Keempatnya pun kemudian tertawa. Lalu mereka membicarakan apa-apa yang harus disiapkan untuk acara yang tinggal kurang dari dua-tiga hari itu.

Akhirnya tibalah hari itu. Malam tanpa bulan. Orang-orang telah berkumpul di salah satu pelataran batu yang tersembunyi di kawasan Gua Susun Utara. Dari luar baik daratan, maupun laut dan pulau Kern tempat itu walaupun terdapat api tidak akan terlihat. Benar-benar tersembunyi di balik bukit-bukit batu cadas.

Hampir seluruh warga kampung Gua Susun Utara tampak ada di sana. Tua dan muda. Manusia dan Tohbatu. Kecuali tentu saja para penjaga yang masih bertugas untuk mencegah pihak-pihak yang tidak diinginkan menyusup ke sana.

Di tengah api yang dibuat melingkar, tampak Asupasu dan Thio Khi, dua orang yang akan saling mengangkat saudara, akan saling menolong dalam suka maupun duka. Keduanya tampak tertawa-tawa dan bercanda. Sementara orang-orang tua, tampak sedang membicarakan sesuatu.

Tak lama kemudian acara pengangkatan saudara itu dimulailah. Suatu pertemuan yang dinanti-nanti oleh penghuni kampung itu, karena selain bermakna mempererat tali persaudaraan antar sesama penghuni juga bermakna menjaga keharmonisan antara sesama yang hidup di tempat itu. Makanan, minuman dan bunyi-bunyian mengiringi prosesi yang sederhana berlangsung. Pesta sederhana menutup prosesi itu dan meninggalkan kenangan indah bagi yang menjadi titik utama acara, dan siapa lagi jika bukan Thio Khi dan Asupasu.

“Wah kalau begini, aku mau deh punya banyak saudara angkat!” ucap bocah tujuh tahun itu dengan gembira.

Asupasu yang sekarang telah menjadi kakaknya hanya tersenyum. Ia mengusap-usap kepala bocah itu dengan sayang.

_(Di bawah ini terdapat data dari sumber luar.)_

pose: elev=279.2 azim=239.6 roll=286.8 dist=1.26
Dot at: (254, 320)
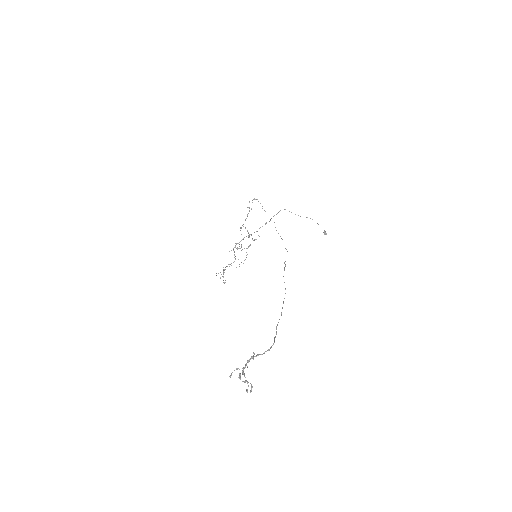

Sekarang menjadi tanggung jawabnya untuk mendidik bocah itu menjadi seorang ’naga’ yang mewarisi ilmu-ilmu mereka.

Malam pun semakin larut dan orang-orang mulai meninggalkan tempat acara tadi berlangsung, sambil tak lupa membereskan sisa-sisa yang ada. Pelataran kembali menjadi sepi dan lengang, bagai tak ada apa-apa sebelumnya.